I understand I am being downvoted because I did not show my research for this question. I'm not a student or a math professional and I did not think you all wanted to see the list of google searches and all the pages I've read to try to figure out this question.

Yes, I did google it. This is my third day trying to find info on this.
Yes, I did try Wolfram Alpha. I had no idea how to form the question.
Yes, I did think this was the place to go for a novice to ask silly stupid questions.

I apologize for the intrusion. Many thanks to those who did answer.

Clarification.

Jan has a random number generator that is 0 and 1, like a coin flip. Jan has another random number generator that is 0 and 1, guessing head or tail.

The probability that Jan’s second generator guessing correctly 51% of the time out of 100 guesses would be [ number here ] out of [ number here ]. {I’m assuming this would be very reasonable like 49 times out of 100 Jan could get 51% correct guesses out of 100.}

The probability that Jan’s second generator guessing correctly 51% of the time out of 1,000 guesses would be [ number here ] out of [ number here ]. {This would be harder, for Jan to get 51% correct out of 1,000 it would be 1 out of 100?}

The probability that Jan’s second generator guessing correctly 51% of the time out of 10,000 guesses would be [ number here ] out of [ number here ]. {This would be up there like 1 in 7 billion?}

Then this one is way out there but thought it would be interesting to know, The probability that Jan’s second generator guessing correctly 51% of the time out of 100,000 guesses would be [ number here ] out of [ number here ].

Answer 1

You can ask Wolfram Alpha this sort of question:

Probability that X=51 where X has a binomial distribution with n=100 and p=.5

Probability that X=51 where X has a binomial distribution with n=100 and p=.5
answer : 0.078

Probability that X=510 where X has a binomial distribution with n=1000 and p=.5
.0207

Probability that X=5100 where X has a binomial distribution with n=10000 and p=.5
.00108

If you meant at least 51% just change X=51 to X>=51. The numbers become $.46$, $.27$ and $.023$.

Answer 2

For the first one it's

100!/(51! * 49! * 2^100)

which Google search says is

0.0780286641

or about 3/4 of 1%.

The second one is

1000!/(510! * 490! * 2^1000)

which is more than Google can handle. It will be very tiny.

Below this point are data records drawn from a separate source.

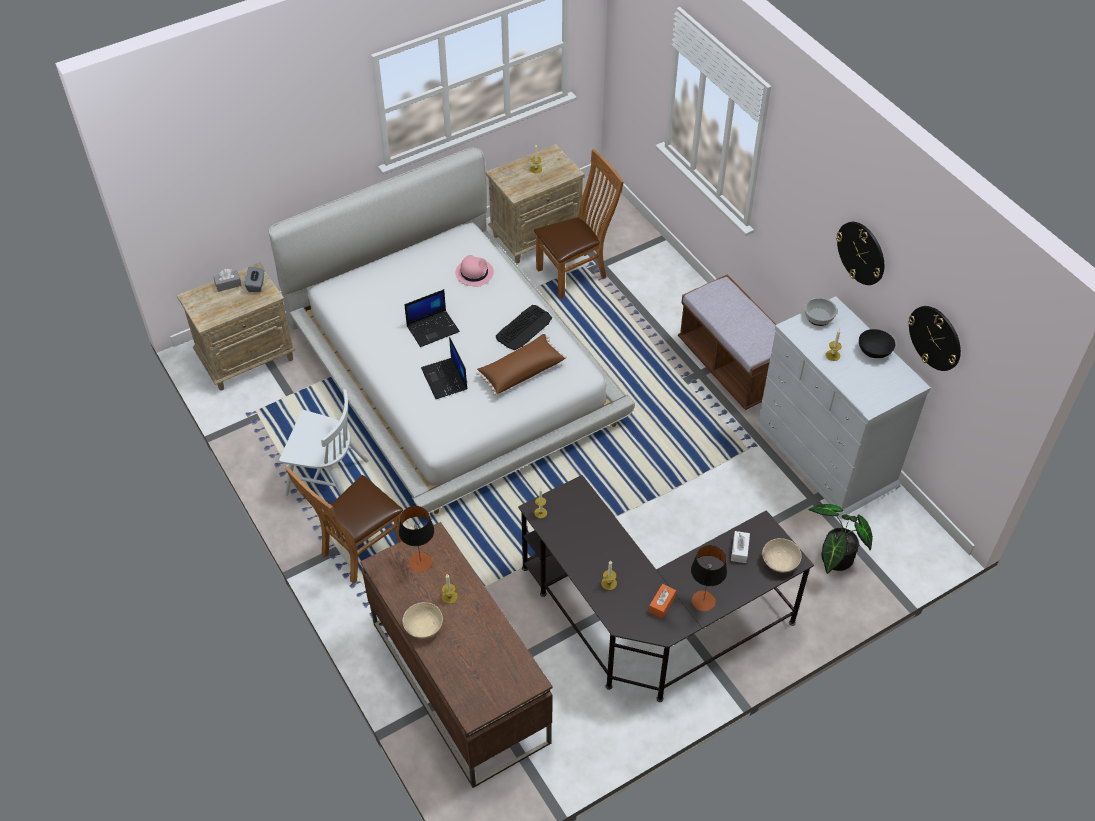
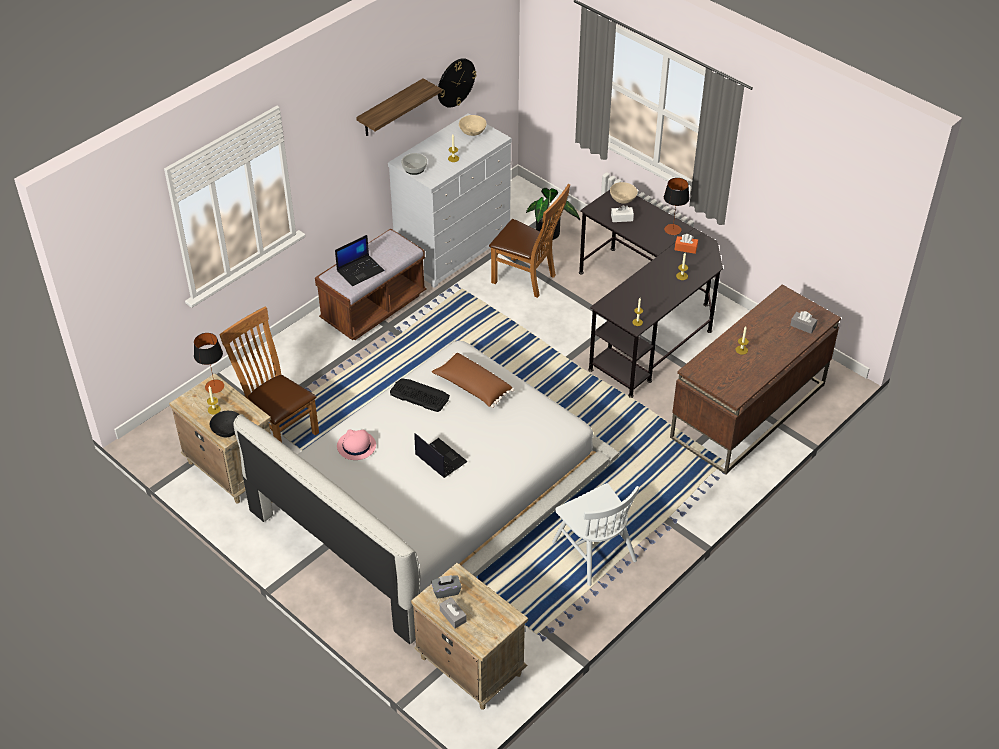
camera: 105 degrees left, 5 degrees down
(326, 477) = (594, 551): white chair -> white chair turned 150 degrees clockwise
(358, 552) = (662, 504): brown chair -> brown chair (527, 279)
(420, 562) = (720, 373): table lamp -> table lamp (214, 386)
(423, 627) = (774, 358): beige bowl -> beige bowl (473, 132)
(445, 379) = (500, 435): laptop -> laptop (360, 270)
(466, 680) = (803, 326): none -> grey tissue box
(861, 253) = (390, 109): wall clock -> shelf
(874, 350) = (441, 140): black bowl -> black bowl (227, 430)

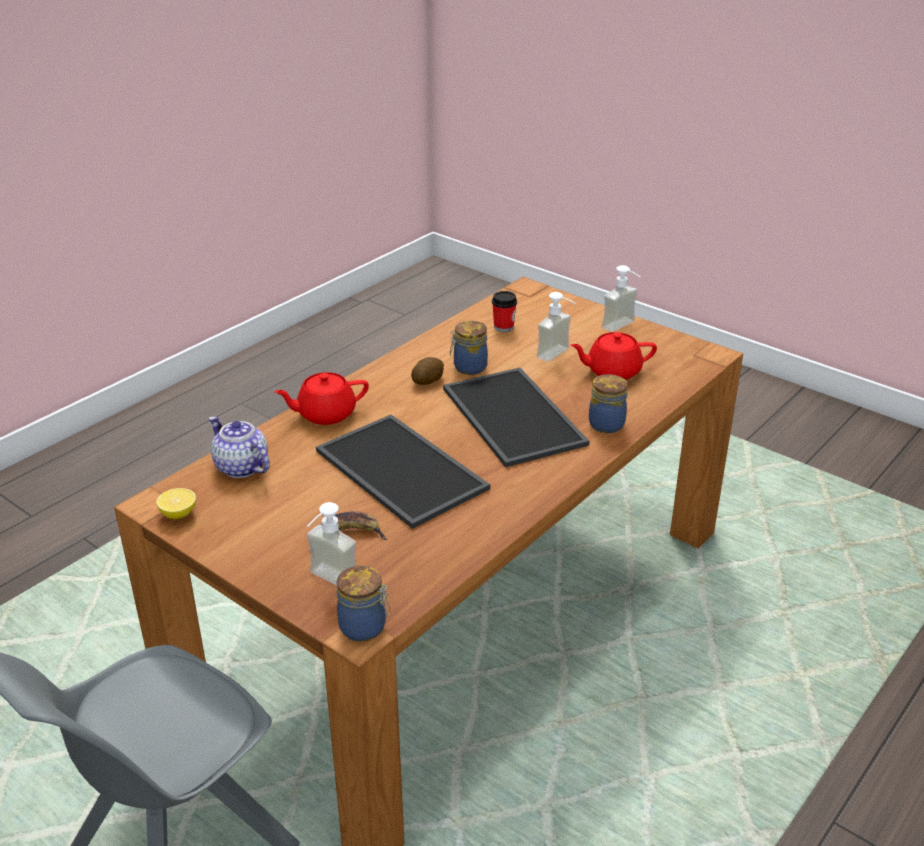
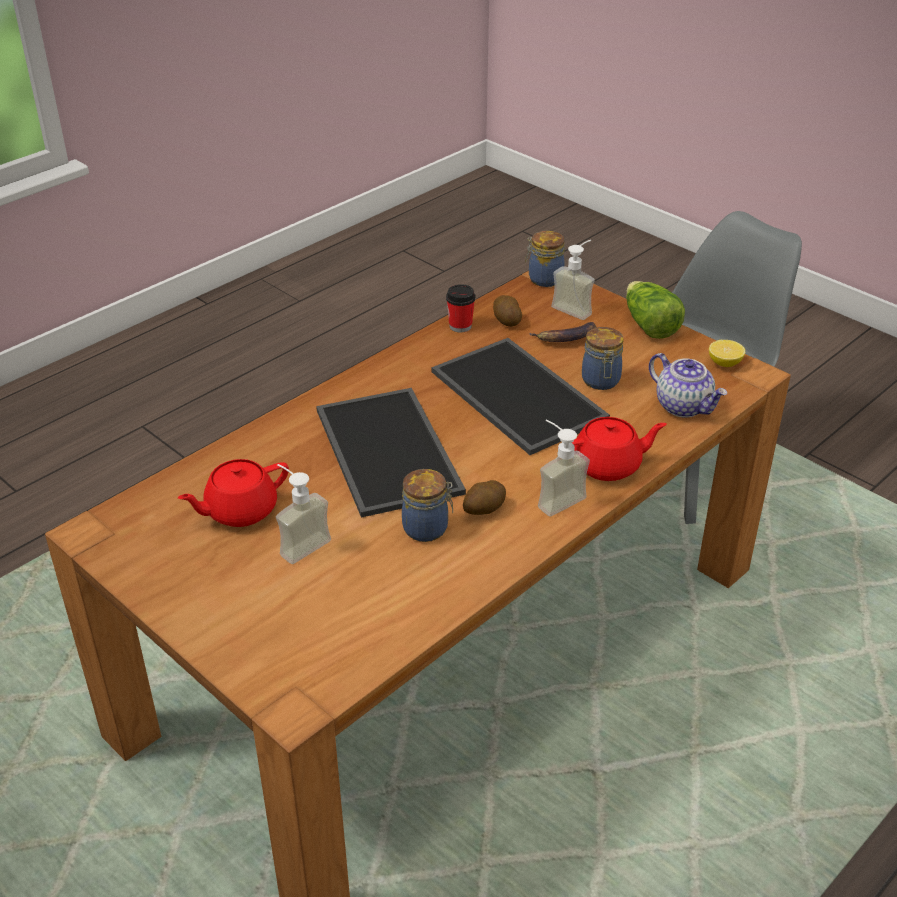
camera: 175 degrees left, 5 degrees up
(244, 560) = (649, 325): none -> lettuce
(414, 558) = (506, 320): none -> potato
(503, 327) = (360, 607): cup -> cup (460, 326)
(606, 423) = (286, 436): jar -> jar (601, 381)
(612, 371) = (239, 510): red teapot -> red teapot turned 150 degrees clockwise
(623, 327) = (178, 595): soap dispenser -> soap dispenser (555, 497)

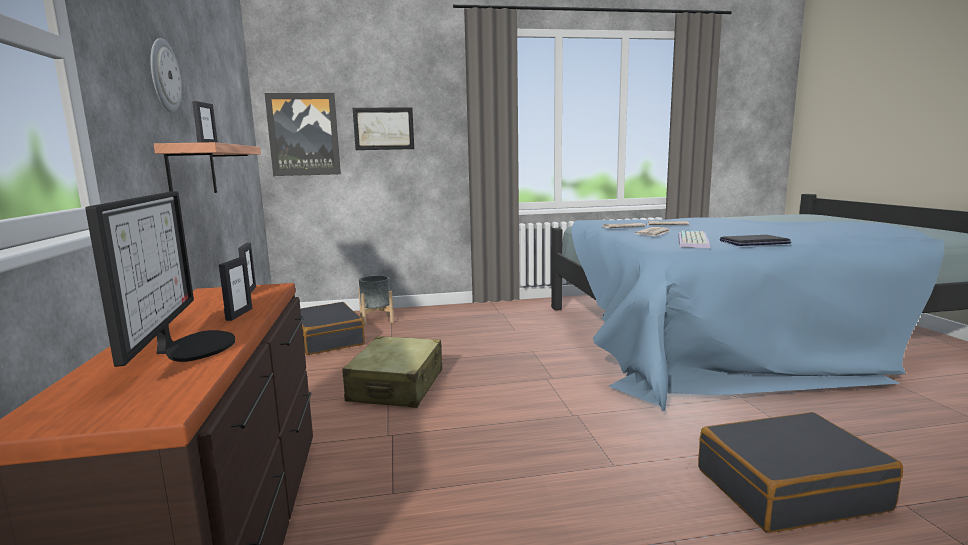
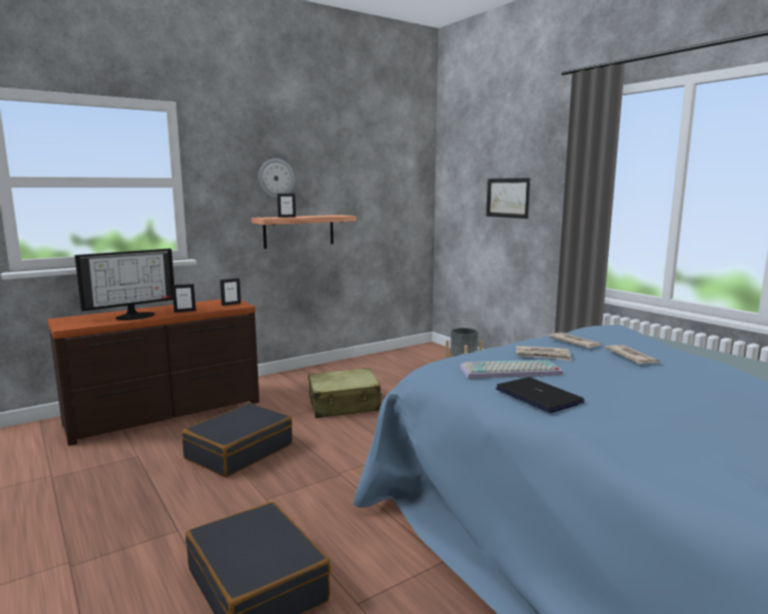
camera: 65 degrees right, 0 degrees up
(304, 134) = (458, 200): picture -> none
(327, 339) = (404, 365): black suitcase -> black suitcase (239, 451)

Other folks may provide more answers.

Are you sure the question is the one you want to ask? Your story might work better if you asked for "between 50% and 51%" or "between 50% and 52%" or "between 50.5% and 51.5%". Those would be easier to calculate, too.

Answer 3

The random variable for number of right guesses is binomial distributed as

$X\sim Bin(100, 0.5)$. Therefore $$P(X=51)=\binom{100}{51}\cdot 0.5^{51}\cdot 0.5^{49}=7.8\%$$

For large $n$ the distribution of $X$ can be approximated by the Normal distribution:

$$P(X=51)\approx \Phi\left(\frac{51+0.5-50}{\sqrt{25}}\right)-\Phi\left(\frac{51-0.5-50}{\sqrt{25}}\right)$$ $$=\Phi(0.3)-\Phi(0.1)=0.6179-0.5398=7.8\%$$

Even for $n=100$ the approximation is good enough for the most purposes. The larger $n$ is the better is the approximation.